Have a wonderful spiritual journey!



Rating: 4 stars
Summary: Fun, insightful and thoughtful
Review: Past fans of Julia Cameron's work should not be surprised at the subject of her latest book. An artist who has a gift for articulating the spiritual side of writing and the creative process, Cameron tackles the subject head on in this wonderful volume. She approaches her subject not with irreverence, but with an open mind and a playfulness that characterizes her writing style. The book contains a collection of short essays on a number of subjects whose common thread is exploring and experiencing personal spirituality. Experiential learning is very big with Cameron, and throughout the book she posts various experiments and exercises that challenge and inspire readers to think and do things for themselves. This is a very well-written, fun and insightful book. I recommend it to anyone who is moving on their own journey toward spirituality and seeking to feed their soul.

Rating: 3 stars
Summary: An unusually tart-tongued, unfluffy Julia Cameron
Review: The onetime Mrs. Martin Scorsese gets a mean crack in when she compares a spiritualist quack to "the kind of old grande dame who comes out for a 'surprise' encore that's no surprise to anybody--'Okay, I'll do 'New York, New York'!'" Gee, who do you think that's supposed to be? And she also squeezes off some decidedly non-Deepak-Chopra-like dumdum bullets: I thought of James Woods describing how his marriage ended because he saw his wife giving birth when Cameron waxed rhapsodic over the beauty and miraculousness of seeing a newborn. "If you don't find this amazing," Cameron writes, "I don't want to meet you. You're scary." Well, Julia: color me sca-a-a-ary! I think sopping bloody meatsacks of recently expunged fetus are GROSS!

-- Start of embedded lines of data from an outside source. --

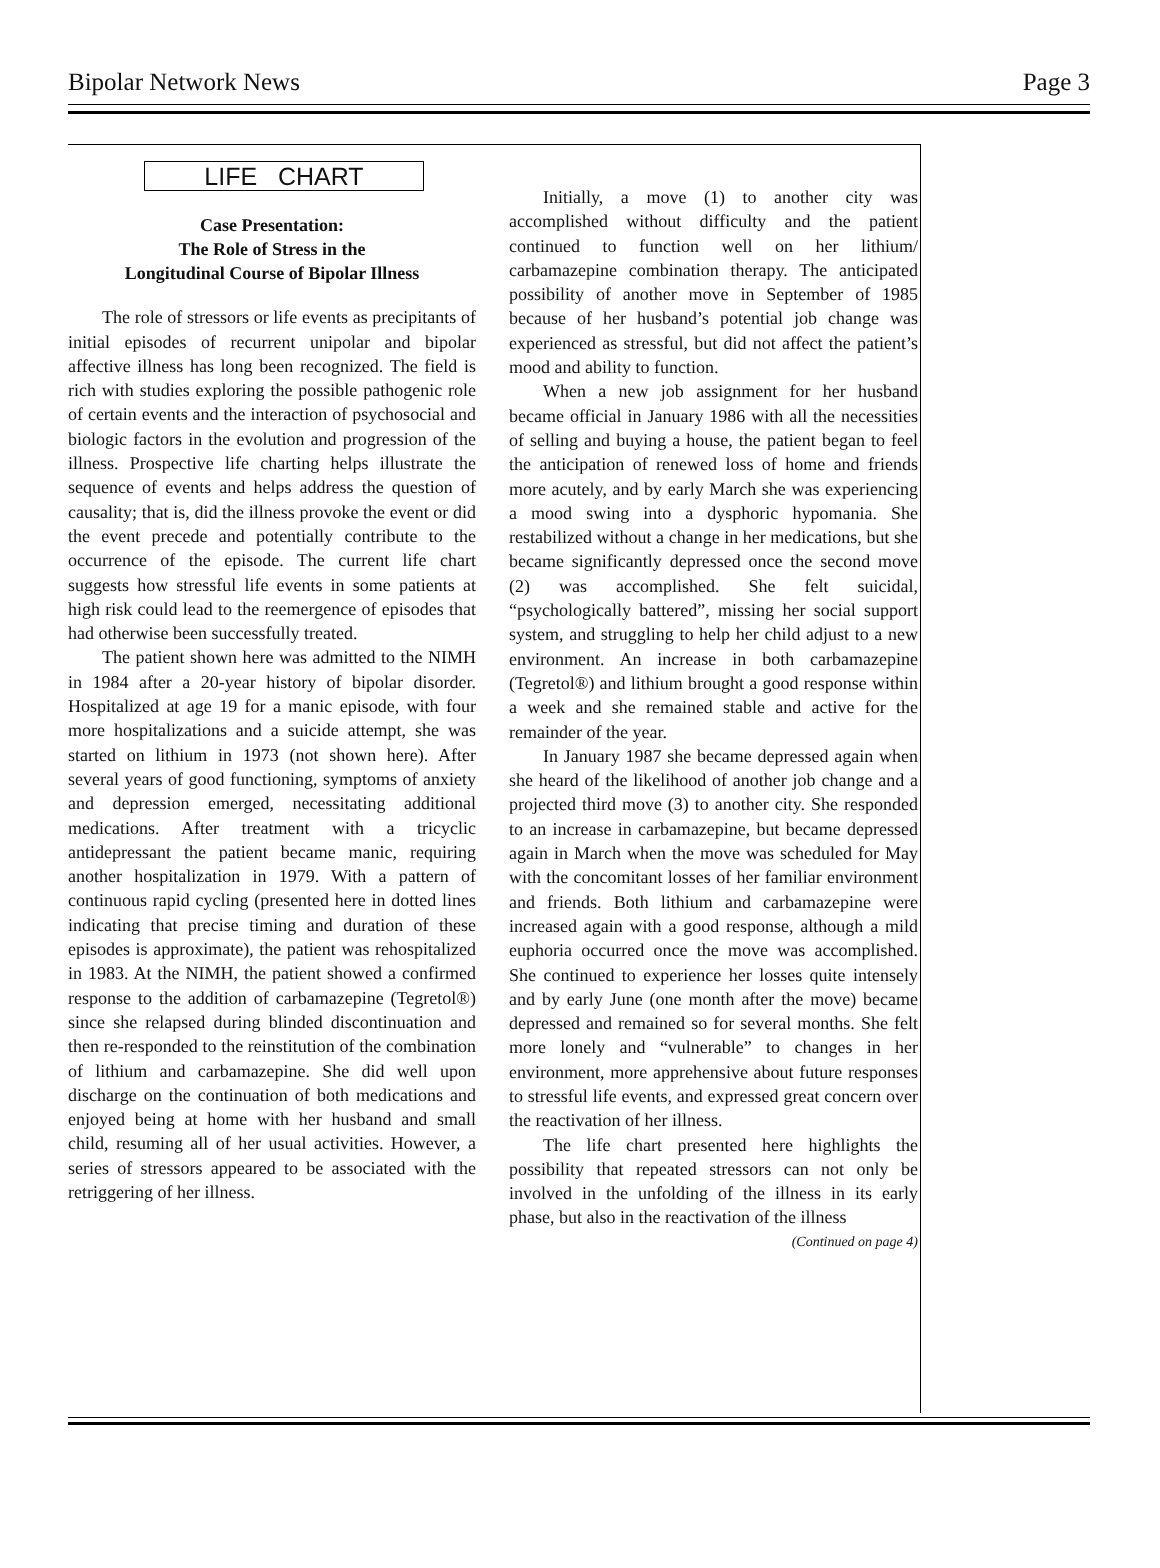Bipolar Network News Page 3
LIFE CHART
Case Presentation:
The Role of Stress in the
Longitudinal Course of Bipolar Illness
The role of stressors or life events as precipitants of initial episodes of recurrent unipolar and bipolar affective illness has long been recognized. The field is rich with studies exploring the possible pathogenic role of certain events and the interaction of psychosocial and biologic factors in the evolution and progression of the illness. Prospective life charting helps illustrate the sequence of events and helps address the question of causality; that is, did the illness provoke the event or did the event precede and potentially contribute to the occurrence of the episode. The current life chart suggests how stressful life events in some patients at high risk could lead to the reemergence of episodes that had otherwise been successfully treated.
The patient shown here was admitted to the NIMH in 1984 after a 20-year history of bipolar disorder. Hospitalized at age 19 for a manic episode, with four more hospitalizations and a suicide attempt, she was started on lithium in 1973 (not shown here). After several years of good functioning, symptoms of anxiety and depression emerged, necessitating additional medications. After treatment with a tricyclic antidepressant the patient became manic, requiring another hospitalization in 1979. With a pattern of continuous rapid cycling (presented here in dotted lines indicating that precise timing and duration of these episodes is approximate), the patient was rehospitalized in 1983. At the NIMH, the patient showed a confirmed response to the addition of carbamazepine (Tegretol®) since she relapsed during blinded discontinuation and then re-responded to the reinstitution of the combination of lithium and carbamazepine. She did well upon discharge on the continuation of both medications and enjoyed being at home with her husband and small child, resuming all of her usual activities. However, a series of stressors appeared to be associated with the retriggering of her illness.
Initially, a move (1) to another city was accomplished without difficulty and the patient continued to function well on her lithium/ carbamazepine combination therapy. The anticipated possibility of another move in September of 1985 because of her husband’s potential job change was experienced as stressful, but did not affect the patient’s mood and ability to function.
When a new job assignment for her husband became official in January 1986 with all the necessities of selling and buying a house, the patient began to feel the anticipation of renewed loss of home and friends more acutely, and by early March she was experiencing a mood swing into a dysphoric hypomania. She restabilized without a change in her medications, but she became significantly depressed once the second move (2) was accomplished. She felt suicidal, “psychologically battered”, missing her social support system, and struggling to help her child adjust to a new environment. An increase in both carbamazepine (Tegretol®) and lithium brought a good response within a week and she remained stable and active for the remainder of the year.
In January 1987 she became depressed again when she heard of the likelihood of another job change and a projected third move (3) to another city. She responded to an increase in carbamazepine, but became depressed again in March when the move was scheduled for May with the concomitant losses of her familiar environment and friends. Both lithium and carbamazepine were increased again with a good response, although a mild euphoria occurred once the move was accomplished. She continued to experience her losses quite intensely and by early June (one month after the move) became depressed and remained so for several months. She felt more lonely and “vulnerable” to changes in her environment, more apprehensive about future responses to stressful life events, and expressed great concern over the reactivation of her illness.
The life chart presented here highlights the possibility that repeated stressors can not only be involved in the unfolding of the illness in its early phase, but also in the reactivation of the illness
(Continued on page 4)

GOD IS NO LAUGHING MATTER isn't as gentle as THE ARTIST'S WAY or THE RIGHT TO WRITE or Cameron's delicate, wind-chime-like collections of affirmations. It's as if Cameron was fed up with all the New Age rodomontade of the last ten years, its self-righteousness and its wussiness, and wanted to deliver the tough-as-nails truth as she sees it. The book kind of resembles David Mamet's acting workbook TRUE AND FALSE in its cut-the-crap urgency. Seekers seeking Gooey Julia should look elsewhere. No chicken soup for the soul here; more like barbecued brisket, served hot off the bone. You gonna eat it or what?